Elan shares plummeted in New York and Dublin after the company warned yesterday that profits would fall this year and revenue growth would be "slower than anticipated".
Following a 25 per cent fall last week, Elan shares dropped more than 35 per cent at the opening in New York yesterday, losing more than $10 to just under $20 in early trading.
By the close in New York a little more than $5 billion had been wiped off the value of Elan with the share closing at $14.95, just off its low of the day of $14.25 and down from Friday's $29.95 close.
In Dublin Elan's market capitalisation dropped to €6.5 billion (£5.1 billion) from €11.5 billion, reducing its status as the once largest Irish company on the market to the fourth largest company after the two big banks and CRH.
Announcing fourth-quarter and full-year results for 2001 in line with expectations, Elan said it expected net income this year to be between $570 million (€656 million) and $610 million, a fall of about 15 per cent on the net income of $696.5 million before "other charges" for 2001 announced yesterday. Earnings per share are expected to be down from $1.92 to $1.55-$1.65 this year.
Elan warned that the late introduction of new products, additional costs to position the company for future growth and the absence of the 2001 once-off $238 million revenue boost from non-core product sales would mean revenue growth this year would be slower than anticipated.
The company said it expected to generate revenue of $2 billion to $2.1 billion this year, just 8 per cent up on the 2001 revenue of $1.86 billion announced yesterday.
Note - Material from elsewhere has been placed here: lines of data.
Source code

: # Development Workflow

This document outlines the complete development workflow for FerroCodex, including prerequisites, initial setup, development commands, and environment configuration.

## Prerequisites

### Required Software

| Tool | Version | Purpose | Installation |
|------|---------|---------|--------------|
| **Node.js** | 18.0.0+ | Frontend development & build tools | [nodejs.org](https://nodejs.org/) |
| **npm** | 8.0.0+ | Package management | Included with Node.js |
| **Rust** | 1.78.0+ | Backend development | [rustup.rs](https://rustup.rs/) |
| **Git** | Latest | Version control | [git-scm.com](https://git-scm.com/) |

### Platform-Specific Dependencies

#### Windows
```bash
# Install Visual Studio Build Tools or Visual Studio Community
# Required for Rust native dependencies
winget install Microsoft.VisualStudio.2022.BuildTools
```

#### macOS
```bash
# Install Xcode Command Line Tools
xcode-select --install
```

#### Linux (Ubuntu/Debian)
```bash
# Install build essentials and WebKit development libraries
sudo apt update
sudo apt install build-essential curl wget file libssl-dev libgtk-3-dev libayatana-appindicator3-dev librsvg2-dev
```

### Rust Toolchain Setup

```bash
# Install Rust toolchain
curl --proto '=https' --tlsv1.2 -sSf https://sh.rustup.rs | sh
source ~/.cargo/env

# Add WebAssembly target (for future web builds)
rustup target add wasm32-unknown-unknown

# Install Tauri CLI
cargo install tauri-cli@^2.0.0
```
Elan said additional costs of some $225 million would be incurred this year to "position its pharmaceutical business for future growth and complete its transition from a drug delivery company to a biopharmaceutical company".
These costs include:
Chairman and chief executive Mr Donal Geaney said the company was "making the difficult decision to incur the necessary expenditure" to achieve its plan to become a high-quality fully integrated biopharmaceuticals business with one operating structure. Elan needed to keep "an eye on the forest not just the trees", he commented.
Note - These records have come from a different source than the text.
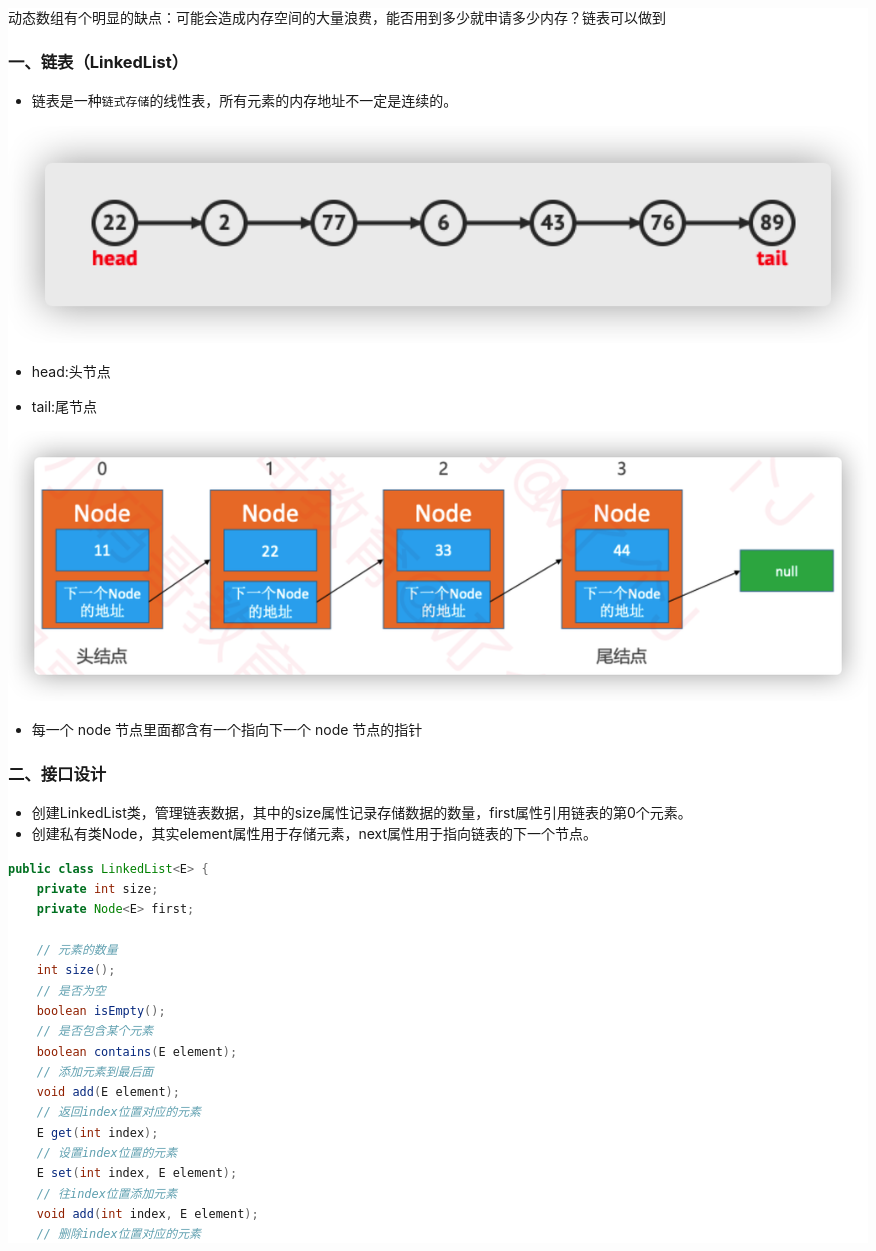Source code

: 动态数组有个明显的缺点：可能会造成内存空间的大量浪费，能否用到多少就申请多少内存？链表可以做到

### 一、链表（LinkedList）

- 链表是一种`链式存储`的线性表，所有元素的内存地址不一定是连续的。

![](../imgs/image-20210806200458779.png)

- head:头节点

- tail:尾节点

![](../imgs/image-20210807093844978.png)

- 每一个 node 节点里面都含有一个指向下一个 node 节点的指针

### 二、接口设计

- 创建LinkedList类，管理链表数据，其中的size属性记录存储数据的数量，first属性引用链表的第0个元素。
- 创建私有类Node，其实element属性用于存储元素，next属性用于指向链表的下一个节点。

```java
public class LinkedList<E> {
    private int size;
    private Node<E> first;
    
    // 元素的数量
    int size(); 
    // 是否为空
    boolean isEmpty();
    // 是否包含某个元素
    boolean contains(E element); 
    // 添加元素到最后面
    void add(E element); 
    // 返回index位置对应的元素
    E get(int index); 
    // 设置index位置的元素
    E set(int index, E element); 
    // 往index位置添加元素
    void add(int index, E element); 
    // 删除index位置对应的元素 
```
Although 2002 would be "a tough year", the company was taking the necessary decisions for the future, he said.
In the future earnings per share growth would be driven only by product revenue and the fruits of the product pipeline, he said.
Expressing confidence that he would deliver his 2002 forecasts, he maintained that the changes being made would create a base for faster growth in earnings in 2003 and beyond.
The 2002 forecasts include revenue from anticipated acquisitions during the year. Elan said it had some $2.4 billion to spend on suitable product acquisitions and to build its pipeline. In a live webcast - during which journalists could listen in but could not ask questions, Mr Geaney, along with executive vice chairman Mr Tom Lynch, was asked why acquisitions not yet completed were included.
Mr Geaney said he had "a high degree of confidence" that deals would be closed over the next few months because Elan was in discussions with several companies on products which "meet our criteria". He forecast revenue and earnings growth in the "mid-teens" for 2003.
But market sources, who did not wish to be quoted, said the latest figures suggested that as well as product delays the company products were not doing as well on the market as expected, explaining the need to increase its marketing spend."It is being squeezed on the revenue front because of product problems, and squeezed on the costs line because of having to increase marketing and research and development spending. And the news on the AN-1792 product [the Alzheimer's drug] is not good, Frova has not reached the market yet and Prialt has to go into phase three trials which could take about 18 months before it starts to generate revenue," he commented.
Mr Geaney said the composition of Elan's revenue was changing in line with its target to generate 90 per cent of revenue from product sales.
Contract revenue which fell 5 per cent in 2001 to $450.3 million was expected to fall 12 per cent this year and would be eliminated by 2004.
Product revenue which increased by 35 per cent to $1.4 billion in 2001 would rise by another 15-20 per cent this year despite the sale of a number of non-core product lines which generated sales of about $300 million in a full year. In the current year products would generate 80 per cent of total revenue he forecast.